Machine Learning - Decision Theory

Given some data $D = (x_1, \dots, x_n), x_i \in \mathbb{R}^d$ we want to be able to decide for each observation $x_i$ to which of the possible $\omega_i \in \Omega$ classes it belongs.

Think, as an example, at the problem of email classification. We want to separate the spam emails from the “ham” emails. In this case $x_i$ is the text of the $i^{th}$ email and $\Omega = \{spam, ham\}$ .

We call true state of nature the class to which $x_i$ is more probable to belong.

So, in case we have two classes ( $\Omega = \{\omega_1, \omega_2\}$ ), decide that:

if $P(\omega_1 \mid x_i) > P(\omega_2 \mid x_i) \Rightarrow$ true state of nature $= \omega_1$
if $P(\omega_1 \mid x_i) < P(\omega_2 \mid x_i) \Rightarrow$ true state of nature $= \omega_2$

Therefore, whenever we observe a particular $x_i$ , the probability of error is:

$P(error \mid x_i) = p(\omega_1 \mid x_i)$ if we classify $x_i$ as $\omega_2$
$P(error \mid x_i) = p(\omega_2 \mid x_i)$ if we classify $x_i$ as $\omega_1$

In order to minimize the error we should classify $x_i$ as belonging to the true state of nature (the class with the greater probability).

$P(error \mid x_i) = min [P(\omega_1 \mid x_i), P(\omega_2 \mid x_i)]$

Loss function

A more general way to do classification is to use a loss function. This approach allows to take actions upon each observation and not only to decide the true state of nature. So we can refuse to make a decision (the action of not deciding a class).

Definition

Let $\Omega = \{\omega_1, \dots,\omega_c\}$ be the set of $c$ states of nature (or categories). Let $A = \{\alpha_1, \dots, \alpha_a\}$ be the set of $a$ possible actions.

The loss incurred for taking the action $\alpha_i$ when the state of nature is $\omega_j$ is:

$L(\alpha_i \mid \omega_j)$

Resuming the previous example, we can specify a loss function associated to a matrix that specify for each possible couple of $\alpha_i$ and $\omega_j$ the relative loss value:

${}_{\alpha}\backslash^{\omega}$ spam ham

spam 0 100

ham 1 0

The loss of choosing spam when the state is ham is $L(spam \mid ham) = 100$ (classifing a “good” email as spam is a very wrong action)
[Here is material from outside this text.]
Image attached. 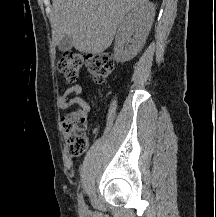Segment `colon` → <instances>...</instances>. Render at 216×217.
Masks as SVG:
<instances>
[{"instance_id":"5ec220e1","label":"colon","mask_w":216,"mask_h":217,"mask_svg":"<svg viewBox=\"0 0 216 217\" xmlns=\"http://www.w3.org/2000/svg\"><path fill=\"white\" fill-rule=\"evenodd\" d=\"M87 66L91 78L97 82H104L111 74L114 66L113 57L110 54L102 53L87 58L78 51L66 52L57 63L59 72L67 83L77 81L81 69ZM87 115L82 111H75L62 122V132L68 146L70 155L77 157L85 152L88 145L87 138Z\"/></svg>"}]
</instances>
Classifing a spam as ham is a wrong action, but not so much. $L(ham \mid spam) = 1$

Classifing correctly an email has zero loss. $L(ham \mid ham) = L(spam \mid spam) = 0$ .

${}_{\alpha}\backslash^{\omega}$	spam	ham
spam	0	100
ham	1	0

Risk or Expected Loss

To decide the best action to make we want to minimize the expected loss carried out by our choice or, to put in other words, we want to choose the less risky action.

Definition

The risk of choosing the action $\alpha_i$ on the observation $x$ is:

$R(\alpha_i \mid x) = \displaystyle\sum_{j=1}^{c} L(\alpha_i \mid \omega_j) P(\omega_j \mid x)$

We want to find the value $\alpha_{min}$ that minimizes the risk:

$\alpha_{min} = \underset{\alpha_i \in A}{argmin} \: \displaystyle\sum_{j=1}^{c} L(\alpha_i \mid \omega_j) P(\omega_j \mid x)$

In the email classification problem we calculate now the expected losses in the case we decide for spam and in the other case:

$\alpha = spam$ , $R(spam \mid x) = (L(spam \mid spam) + L(spam \mid ham)) P(spam \mid x) = 100 P(spam \mid x)$

$\alpha = ham$ , $R(ham \mid x) = (L(ham \mid spam) + L(ham \mid ham)) P(ham \mid x) = 1 P(ham \mid x)$

We can say nothing about which one is the less risky, because we don’t know the value of $P(\omega \mid x)$ , and we don’t know $\omega$ (the true value).

To estimate the value of $P(\omega \mid x)$ we can use several approaches as the MLE or the MAP.